LISTED RECORDS START

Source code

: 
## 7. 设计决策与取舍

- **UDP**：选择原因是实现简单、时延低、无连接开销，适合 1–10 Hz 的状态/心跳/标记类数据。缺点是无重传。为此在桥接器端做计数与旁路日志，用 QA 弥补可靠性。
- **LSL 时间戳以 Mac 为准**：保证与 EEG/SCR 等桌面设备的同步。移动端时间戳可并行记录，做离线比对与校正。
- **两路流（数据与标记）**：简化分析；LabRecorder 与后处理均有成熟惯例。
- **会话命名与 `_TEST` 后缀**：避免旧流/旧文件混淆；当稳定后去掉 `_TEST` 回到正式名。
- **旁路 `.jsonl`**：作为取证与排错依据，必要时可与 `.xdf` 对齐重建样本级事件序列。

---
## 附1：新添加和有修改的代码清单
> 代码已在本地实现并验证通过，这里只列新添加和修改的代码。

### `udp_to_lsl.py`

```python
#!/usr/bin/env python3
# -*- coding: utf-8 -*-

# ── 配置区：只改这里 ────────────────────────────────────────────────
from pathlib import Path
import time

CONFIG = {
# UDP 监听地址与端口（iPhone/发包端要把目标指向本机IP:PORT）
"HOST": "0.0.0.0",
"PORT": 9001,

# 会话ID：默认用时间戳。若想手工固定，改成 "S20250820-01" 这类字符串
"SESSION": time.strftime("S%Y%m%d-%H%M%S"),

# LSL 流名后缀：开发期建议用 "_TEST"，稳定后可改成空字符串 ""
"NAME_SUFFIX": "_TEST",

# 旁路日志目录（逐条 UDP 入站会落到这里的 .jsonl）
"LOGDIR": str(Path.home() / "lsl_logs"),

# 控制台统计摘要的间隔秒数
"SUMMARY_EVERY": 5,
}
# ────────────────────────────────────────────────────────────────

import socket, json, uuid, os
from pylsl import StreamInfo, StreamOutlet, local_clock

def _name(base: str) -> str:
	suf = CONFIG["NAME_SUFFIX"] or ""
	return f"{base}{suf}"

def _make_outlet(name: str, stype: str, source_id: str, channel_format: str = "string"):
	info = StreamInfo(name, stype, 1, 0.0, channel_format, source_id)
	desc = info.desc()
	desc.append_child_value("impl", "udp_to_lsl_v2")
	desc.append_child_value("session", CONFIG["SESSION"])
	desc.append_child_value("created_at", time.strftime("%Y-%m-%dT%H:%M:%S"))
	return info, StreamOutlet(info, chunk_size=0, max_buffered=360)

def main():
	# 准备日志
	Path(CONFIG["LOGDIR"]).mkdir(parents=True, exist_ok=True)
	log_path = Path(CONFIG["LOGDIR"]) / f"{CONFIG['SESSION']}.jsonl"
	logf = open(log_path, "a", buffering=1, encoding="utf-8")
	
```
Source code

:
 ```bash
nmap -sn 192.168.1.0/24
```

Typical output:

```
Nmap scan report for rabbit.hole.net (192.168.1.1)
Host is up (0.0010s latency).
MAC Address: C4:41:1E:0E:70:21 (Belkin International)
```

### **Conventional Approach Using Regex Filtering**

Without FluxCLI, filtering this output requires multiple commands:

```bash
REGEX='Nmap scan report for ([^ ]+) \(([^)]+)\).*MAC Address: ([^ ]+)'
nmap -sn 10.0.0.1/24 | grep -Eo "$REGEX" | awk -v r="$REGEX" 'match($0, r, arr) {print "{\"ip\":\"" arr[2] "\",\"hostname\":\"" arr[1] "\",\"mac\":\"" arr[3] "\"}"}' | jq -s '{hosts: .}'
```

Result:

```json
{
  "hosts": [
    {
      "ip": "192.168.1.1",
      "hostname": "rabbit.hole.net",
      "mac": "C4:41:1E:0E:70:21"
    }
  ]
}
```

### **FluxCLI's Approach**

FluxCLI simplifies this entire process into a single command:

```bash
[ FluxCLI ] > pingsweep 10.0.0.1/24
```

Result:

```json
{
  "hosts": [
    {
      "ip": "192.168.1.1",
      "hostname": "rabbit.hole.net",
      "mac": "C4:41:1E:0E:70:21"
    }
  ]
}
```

LISTED RECORDS END

### PROBLEM DESCRIPTION
All the records, from start to finish, are to be repeated exactly.

### RESPONSE BELOW
Source code

: 
## 7. 设计决策与取舍

- **UDP**：选择原因是实现简单、时延低、无连接开销，适合 1–10 Hz 的状态/心跳/标记类数据。缺点是无重传。为此在桥接器端做计数与旁路日志，用 QA 弥补可靠性。
- **LSL 时间戳以 Mac 为准**：保证与 EEG/SCR 等桌面设备的同步。移动端时间戳可并行记录，做离线比对与校正。
- **两路流（数据与标记）**：简化分析；LabRecorder 与后处理均有成熟惯例。
- **会话命名与 `_TEST` 后缀**：避免旧流/旧文件混淆；当稳定后去掉 `_TEST` 回到正式名。
- **旁路 `.jsonl`**：作为取证与排错依据，必要时可与 `.xdf` 对齐重建样本级事件序列。

---
## 附1：新添加和有修改的代码清单
> 代码已在本地实现并验证通过，这里只列新添加和修改的代码。

### `udp_to_lsl.py`

```python
#!/usr/bin/env python3
# -*- coding: utf-8 -*-

# ── 配置区：只改这里 ────────────────────────────────────────────────
from pathlib import Path
import time

CONFIG = {
# UDP 监听地址与端口（iPhone/发包端要把目标指向本机IP:PORT）
"HOST": "0.0.0.0",
"PORT": 9001,

# 会话ID：默认用时间戳。若想手工固定，改成 "S20250820-01" 这类字符串
"SESSION": time.strftime("S%Y%m%d-%H%M%S"),

# LSL 流名后缀：开发期建议用 "_TEST"，稳定后可改成空字符串 ""
"NAME_SUFFIX": "_TEST",

# 旁路日志目录（逐条 UDP 入站会落到这里的 .jsonl）
"LOGDIR": str(Path.home() / "lsl_logs"),

# 控制台统计摘要的间隔秒数
"SUMMARY_EVERY": 5,
}
# ────────────────────────────────────────────────────────────────

import socket, json, uuid, os
from pylsl import StreamInfo, StreamOutlet, local_clock

def _name(base: str) -> str:
	suf = CONFIG["NAME_SUFFIX"] or ""
	return f"{base}{suf}"

def _make_outlet(name: str, stype: str, source_id: str, channel_format: str = "string"):
	info = StreamInfo(name, stype, 1, 0.0, channel_format, source_id)
	desc = info.desc()
	desc.append_child_value("impl", "udp_to_lsl_v2")
	desc.append_child_value("session", CONFIG["SESSION"])
	desc.append_child_value("created_at", time.strftime("%Y-%m-%dT%H:%M:%S"))
	return info, StreamOutlet(info, chunk_size=0, max_buffered=360)

def main():
	# 准备日志
	Path(CONFIG["LOGDIR"]).mkdir(parents=True, exist_ok=True)
	log_path = Path(CONFIG["LOGDIR"]) / f"{CONFIG['SESSION']}.jsonl"
	logf = open(log_path, "a", buffering=1, encoding="utf-8")
	
```
Source code

:
 ```bash
nmap -sn 192.168.1.0/24
```

Typical output:

```
Nmap scan report for rabbit.hole.net (192.168.1.1)
Host is up (0.0010s latency).
MAC Address: C4:41:1E:0E:70:21 (Belkin International)
```

### **Conventional Approach Using Regex Filtering**

Without FluxCLI, filtering this output requires multiple commands:

```bash
REGEX='Nmap scan report for ([^ ]+) \(([^)]+)\).*MAC Address: ([^ ]+)'
nmap -sn 10.0.0.1/24 | grep -Eo "$REGEX" | awk -v r="$REGEX" 'match($0, r, arr) {print "{\"ip\":\"" arr[2] "\",\"hostname\":\"" arr[1] "\",\"mac\":\"" arr[3] "\"}"}' | jq -s '{hosts: .}'
```

Result:

```json
{
  "hosts": [
    {
      "ip": "192.168.1.1",
      "hostname": "rabbit.hole.net",
      "mac": "C4:41:1E:0E:70:21"
    }
  ]
}
```

### **FluxCLI's Approach**

FluxCLI simplifies this entire process into a single command:

```bash
[ FluxCLI ] > pingsweep 10.0.0.1/24
```

Result:

```json
{
  "hosts": [
    {
      "ip": "192.168.1.1",
      "hostname": "rabbit.hole.net",
      "mac": "C4:41:1E:0E:70:21"
    }
  ]
}
```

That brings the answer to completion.